The ache in his chest built as his mind raced to mend together his fragmented memories of her and craft them into something tangible. The same feeling that he was missing something niggled at the back of his mind, if he could just _see_ her, have her stand before him, even if she wasn’t aware enough to talk to him, he was certain whatever was missing would spring to mind.

A sparkle in her eye—what colour had her eyes been, and why did he have a memory of her face close enough to see the freckles on her cheeks?

_This isn’t important. This is a distraction, a detour from Lord Zodiark’s wishes._

He ignored the reminder, pushed back on the looming dominance of Zodiark’s will over his own. The rejoining was continuing at pace. A moment of amusement while he recreated Azem’s shade certainly wasn’t going to halt millennia of progress. 

He twisted his wrist, swirling the aether around his hand, and the woman sprang to life in front of him. More than a shade, he’d managed to recreate her in her entirely. Long silver hair tinged with a hint of burnished copper—a hint of the sun—that flowed down her back, laughing green eyes lined in black that she’d always done up despite having them hidden behind her mask. 

She smiled at him. “Hades?”

His breath caught, and the burden of the memories staggered him as they poured in. _Azem, Azem,_ his _soulmate._ They’d been joined once. They'd worked so closely together despite the frequent absences of her office that their aethers had begun to merge when they were together—as ancient, whole souls were wont to do.

Emet-Selch clenched his fists, bowed his head, found it impossible to look at the radiance of the woman he’d created.

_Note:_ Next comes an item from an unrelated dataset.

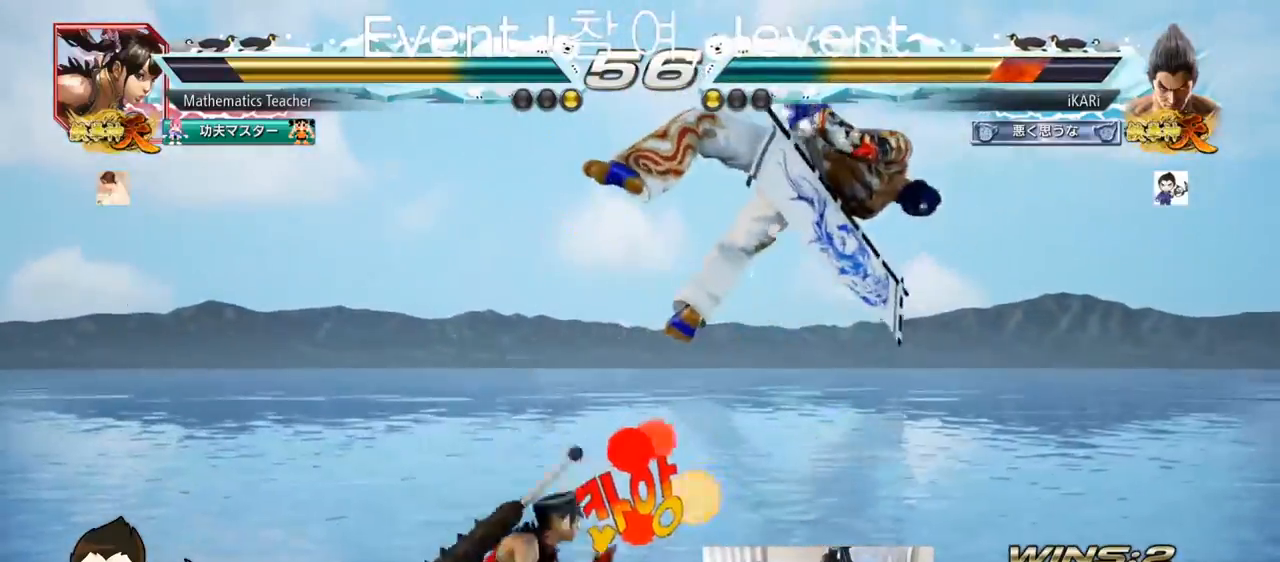
{"buttons": [], "left_stick": "center", "events": [[117, "TRIANGLE", "down"], [150, "SQUARE", "down"], [200, "TRIANGLE", "up"], [234, "SQUARE", "up"], [301, "SQUARE", "down"], [317, "TRIANGLE", "down"], [384, "TRIANGLE", "up"], [401, "SQUARE", "up"]]}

The memory of her lips pressing against his, love swelling in his chest. For a moment he rode it, the emotion so foreign, so forgotten, that it overwhelmed him and tears spilled down his cheeks. The memory of their souls knitted together, partners in everything, giving sense to his automatic shunning of working in partners as Ascians. 

He whispered her name, and it was sweet on his lips. Her true name, lost to time.

Reached out to her, because she was holding out her hand to him. 

He touched her, just brushed the tips of her fingers. And sickness rolled through his gut, revulsion and pain that bowed him over, and Lord Zodiark’s voice roared in his head. _A distraction!_

“Hades?” she whispered.

“A distraction,” he said aloud. He looked back up at her, at this figure in the middle of his perfect recreated Amaurot. Who was this woman in front of him? Why had he created an ancient with definition? Forgetfulness pressed at the sides of his consciousness.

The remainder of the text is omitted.